● DESCRIPTION OF THE TASK
Every line with the string "worn" must be copied from the entries below.

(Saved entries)
*** Block opens ***
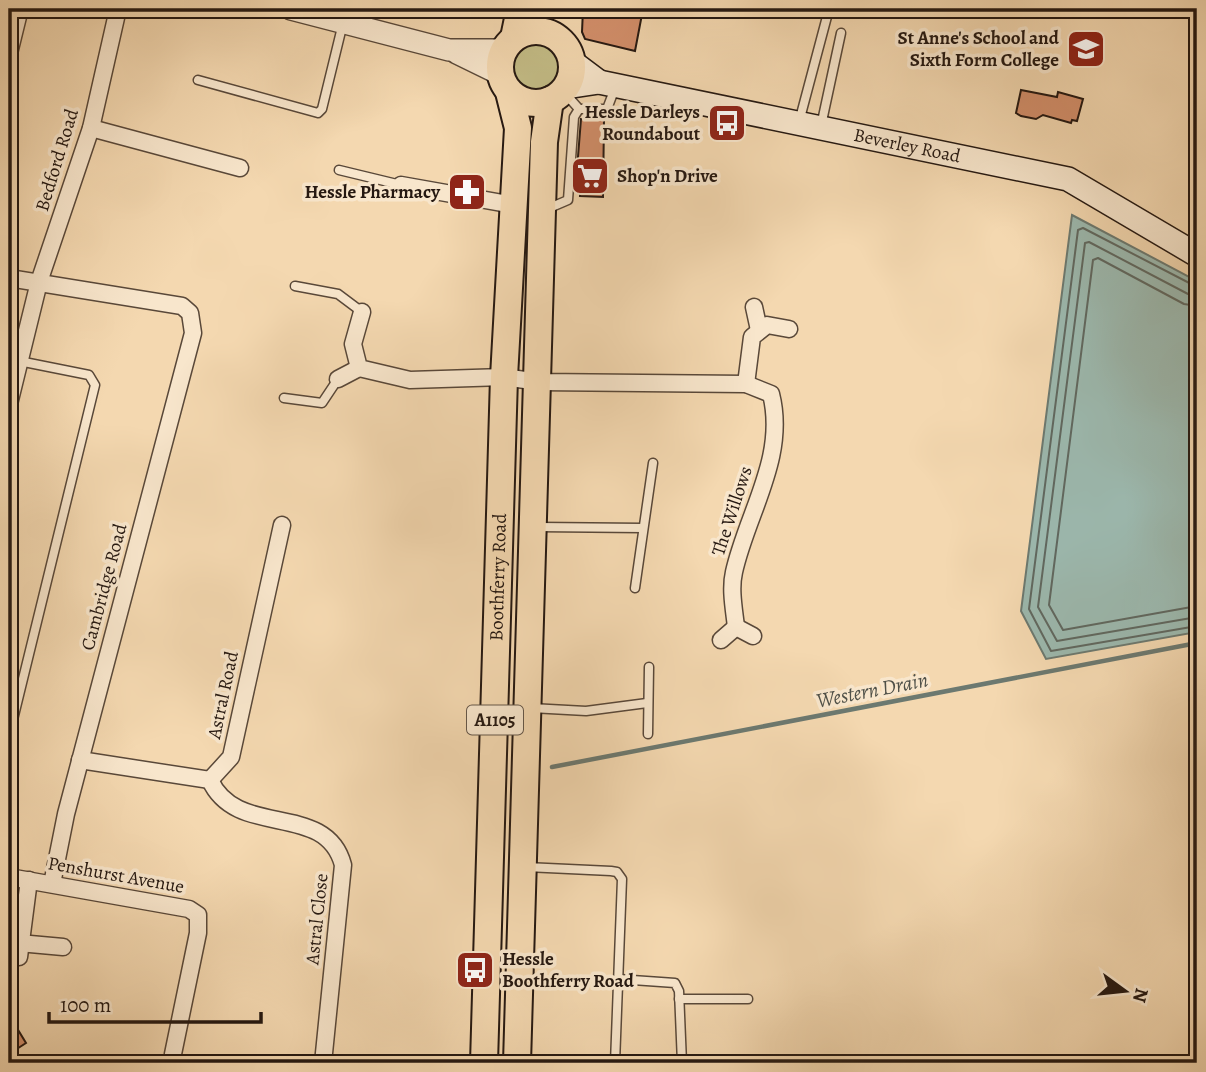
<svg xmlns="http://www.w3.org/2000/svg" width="1206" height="1072" viewBox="0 0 1206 1072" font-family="Alegreya,serif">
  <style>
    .green { fill: #c3bc86; stroke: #746a4c; stroke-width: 2 }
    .water { fill: #9cb9af; stroke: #6c7970; stroke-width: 2 }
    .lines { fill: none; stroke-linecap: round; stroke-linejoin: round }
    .shore { stroke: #606860; stroke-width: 2 }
    .stream { stroke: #6c7970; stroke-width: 4.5 }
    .building { fill: #d38f6b; stroke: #251811; stroke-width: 2 }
    .service-casing { stroke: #594839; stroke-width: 11 }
    .minor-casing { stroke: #594839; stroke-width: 19 }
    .tertiary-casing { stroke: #594839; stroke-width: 24 }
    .secondary-casing { stroke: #251811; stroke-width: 26 }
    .primary-casing { stroke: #251811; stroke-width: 30 }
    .service { stroke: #f8e6cc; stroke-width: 8 }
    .minor { stroke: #f8e6cc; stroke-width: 16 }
    .tertiary { stroke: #f8e6cc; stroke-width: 21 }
    .secondary { stroke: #f8e6cc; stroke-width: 23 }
    .primary { stroke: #f4d8b0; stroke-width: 26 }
    .labels { text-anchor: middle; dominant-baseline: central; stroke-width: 7; stroke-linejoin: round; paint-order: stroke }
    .shield { fill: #f8e6cc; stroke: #645649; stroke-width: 2 }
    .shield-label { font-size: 18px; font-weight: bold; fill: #251811 }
    .poi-label { font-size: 19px; font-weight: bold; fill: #251811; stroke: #f8e6cc; text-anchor: end }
    .street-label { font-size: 19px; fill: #251811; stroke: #f8e6cc }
    .water-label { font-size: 21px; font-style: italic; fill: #4f5048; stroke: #f8e6cc }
  </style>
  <rect width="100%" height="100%" fill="#f4d8b0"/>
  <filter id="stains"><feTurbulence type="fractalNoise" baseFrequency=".00286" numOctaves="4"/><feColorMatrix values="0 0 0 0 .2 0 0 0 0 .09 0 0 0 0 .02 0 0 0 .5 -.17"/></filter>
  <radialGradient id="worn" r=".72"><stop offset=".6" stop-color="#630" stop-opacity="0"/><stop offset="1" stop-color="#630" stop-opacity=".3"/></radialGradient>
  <circle class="green" cx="535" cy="66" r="26"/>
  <polygon class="water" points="1072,215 1197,281 1197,632 1046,659 1021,611"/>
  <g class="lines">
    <g class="shore">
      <polyline points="1197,287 1083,228 1078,230 1029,609 1051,651 1197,626"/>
      <polyline points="1197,296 1188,294 1089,242 1085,243 1038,607 1057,641 1197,617"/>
      <polyline points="1197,306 1184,304 1098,258 1093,260 1049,605 1063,630 1197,606"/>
    </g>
    <polyline class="stream" points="552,767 1197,643"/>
  </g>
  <g class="building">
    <polygon points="583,9 624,12 625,9 643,9 635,51 585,39 582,32"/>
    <polygon points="1021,90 1057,97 1058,92 1083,99 1077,121 1072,120 1071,123 1043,115 1036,119 1021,116 1016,113"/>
    <polygon points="581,119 604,119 603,197 580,196 581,182 576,182"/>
    <polygon points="9,1015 26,1043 9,1054"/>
  </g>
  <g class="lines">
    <defs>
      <g id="service">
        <polyline points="9,70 24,9"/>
        <polyline points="198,80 318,113 322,109 343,23"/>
        <polyline points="579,109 607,109 615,88"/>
        <polyline points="799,122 829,9"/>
        <polyline points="821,126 841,33"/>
        <polyline points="339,170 401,185"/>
        <polyline points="547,209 568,200 574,117 579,109 563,91"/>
        <polyline points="295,286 338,294 362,312"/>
        <polyline points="9,359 89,375 95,385 9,736"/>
        <polyline points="284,398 322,403 338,379"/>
        <polyline points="538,527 643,528"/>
        <polyline points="635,588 653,463"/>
        <polyline points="531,708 586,711 647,703"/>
        <polyline points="648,734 649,667"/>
        <polyline points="526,867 611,871 617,872 622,879 615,1063"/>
        <polyline points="618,979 675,983 679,991 682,1063"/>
        <polyline points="679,999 748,999"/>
      </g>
      <g id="minor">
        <polyline points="91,128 240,168"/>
        <polyline points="401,185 514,205"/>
        <polyline points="9,278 182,306 190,313 193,333 66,814 52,884"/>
        <polyline points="754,307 759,330"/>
        <path d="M362,312L353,344L359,368L410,380L504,377L539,382L746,384L771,394C787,457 747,513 734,572C730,589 734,609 736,627"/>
        <polyline points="338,379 359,368"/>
        <polyline points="746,384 752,337 767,325 789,329"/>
        <polyline points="9,404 39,282 91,128 118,9"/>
        <polyline points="721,640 736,627 753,636"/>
        <polyline points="80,760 210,780"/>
        <path d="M210,780C237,840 326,800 343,865L323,1063"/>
        <polyline points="210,780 231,757 282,525"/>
        <polyline points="9,877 189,909 198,915 198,933 173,1054"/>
        <polyline points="19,943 63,947"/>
        <polyline points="19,957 29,880"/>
      </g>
      <g id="tertiary">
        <polyline points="291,9 449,50 504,50"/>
        <polyline points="457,53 500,74"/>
      </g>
      <g id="secondary">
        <polyline points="571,61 599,82"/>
        <path id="s1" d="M566,87L599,82L1068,179L1197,255"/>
      </g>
      <g id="primary">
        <circle cx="536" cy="67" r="36"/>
        <polyline points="514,38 520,9"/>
        <path id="s2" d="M484,1063L504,377L518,128L509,92"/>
        <polyline points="517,1063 544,142 550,100"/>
      </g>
    </defs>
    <use href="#service" class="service-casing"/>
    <use href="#minor" class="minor-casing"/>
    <use href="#tertiary" class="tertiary-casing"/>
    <use href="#secondary" class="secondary-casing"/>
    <use href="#primary" class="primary-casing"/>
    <use href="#service" class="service"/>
    <use href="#minor" class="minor"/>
    <use href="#tertiary" class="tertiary"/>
    <use href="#secondary" class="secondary"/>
    <use href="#primary" class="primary"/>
  </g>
  <defs>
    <symbol id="school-square" viewBox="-11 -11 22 22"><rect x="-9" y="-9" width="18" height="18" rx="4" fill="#8f2418" stroke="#f8e6cc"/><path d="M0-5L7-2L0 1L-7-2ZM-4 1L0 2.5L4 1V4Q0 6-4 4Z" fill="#fff"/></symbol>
    <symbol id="bus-square" viewBox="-11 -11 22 22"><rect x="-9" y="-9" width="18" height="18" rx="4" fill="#8f2418" stroke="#f8e6cc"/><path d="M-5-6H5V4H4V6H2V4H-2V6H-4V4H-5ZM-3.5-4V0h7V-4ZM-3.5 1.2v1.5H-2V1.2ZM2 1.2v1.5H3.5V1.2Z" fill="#fff"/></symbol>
    <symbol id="supermarket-square" viewBox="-11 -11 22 22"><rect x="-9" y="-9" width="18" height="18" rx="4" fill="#8f2418" stroke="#f8e6cc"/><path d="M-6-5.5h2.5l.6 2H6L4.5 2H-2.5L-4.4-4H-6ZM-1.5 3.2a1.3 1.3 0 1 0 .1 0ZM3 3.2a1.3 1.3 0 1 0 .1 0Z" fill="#fff"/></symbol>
    <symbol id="pharmacy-square" viewBox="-11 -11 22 22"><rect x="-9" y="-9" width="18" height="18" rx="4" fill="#8f2418" stroke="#f8e6cc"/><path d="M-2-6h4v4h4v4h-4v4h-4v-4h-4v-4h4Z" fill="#fff"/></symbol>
  </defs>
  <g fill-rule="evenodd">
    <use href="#school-square" x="1064" y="27" width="44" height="44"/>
    <use href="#bus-square" x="705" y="101" width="44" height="44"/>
    <use href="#supermarket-square" x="568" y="154" width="44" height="44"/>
    <use href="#pharmacy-square" x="445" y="170" width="44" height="44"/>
    <use href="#bus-square" x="453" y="948" width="44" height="44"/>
  </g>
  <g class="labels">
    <rect class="shield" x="467" y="705.5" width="56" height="29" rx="5"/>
    <g class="shield-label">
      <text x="495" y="720">A1105</text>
    </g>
    <g class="poi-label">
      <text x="1059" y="38">St Anne's School and<tspan x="1059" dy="22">Sixth Form College</tspan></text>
      <text x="700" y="112">Hessle Darleys<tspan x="700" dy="22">Roundabout</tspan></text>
      <text x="617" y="176" text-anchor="start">Shop'n Drive</text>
      <text x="440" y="192">Hessle Pharmacy</text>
      <text x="502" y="959" text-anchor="start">Hessle<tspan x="502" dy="22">Boothferry Road</tspan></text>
    </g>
    <g class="street-label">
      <text stroke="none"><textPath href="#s1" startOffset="348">Beverley Road</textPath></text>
      <text transform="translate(57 160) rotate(-73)">Bedford Road</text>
      <text transform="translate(732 511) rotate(-72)">The Willows</text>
      <text stroke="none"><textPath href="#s2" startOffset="486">Boothferry Road</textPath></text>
      <text transform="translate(104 587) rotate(-75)">Cambridge Road</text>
      <text transform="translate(223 695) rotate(-78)">Astral Road</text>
      <text transform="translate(116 875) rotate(10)">Penshurst Avenue</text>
      <text transform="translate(317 919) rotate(-84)">Astral Close</text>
    </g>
    <g class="water-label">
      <text transform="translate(872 690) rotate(-11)">Western Drain</text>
    </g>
  </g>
  <rect width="1206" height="1072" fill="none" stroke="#f4d8b0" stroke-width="35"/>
  <rect x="10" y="10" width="1185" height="1051" fill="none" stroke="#251811" stroke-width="3.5"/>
  <rect x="18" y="18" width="1171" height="1037" fill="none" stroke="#251811" stroke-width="2"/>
  <g transform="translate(1125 991) rotate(105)" stroke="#f8e6cc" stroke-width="5" paint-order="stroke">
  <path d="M0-5L12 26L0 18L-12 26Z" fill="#251811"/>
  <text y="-10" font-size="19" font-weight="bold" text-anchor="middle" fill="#251811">N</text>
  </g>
  <path d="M49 1012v10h212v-10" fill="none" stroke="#251811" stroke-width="3.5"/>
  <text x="60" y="1012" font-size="21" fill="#251811" stroke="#f8e6cc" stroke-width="5" paint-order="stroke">100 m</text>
  <rect width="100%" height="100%" filter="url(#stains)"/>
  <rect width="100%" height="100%" fill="url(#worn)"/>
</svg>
*** Block closes ***
● OUTPUT BELOW
  <radialGradient id="worn" r=".72"><stop offset=".6" stop-color="#630" stop-opacity="0"/><stop offset="1" stop-color="#630" stop-opacity=".3"/></radialGradient>
  <rect width="100%" height="100%" fill="url(#worn)"/>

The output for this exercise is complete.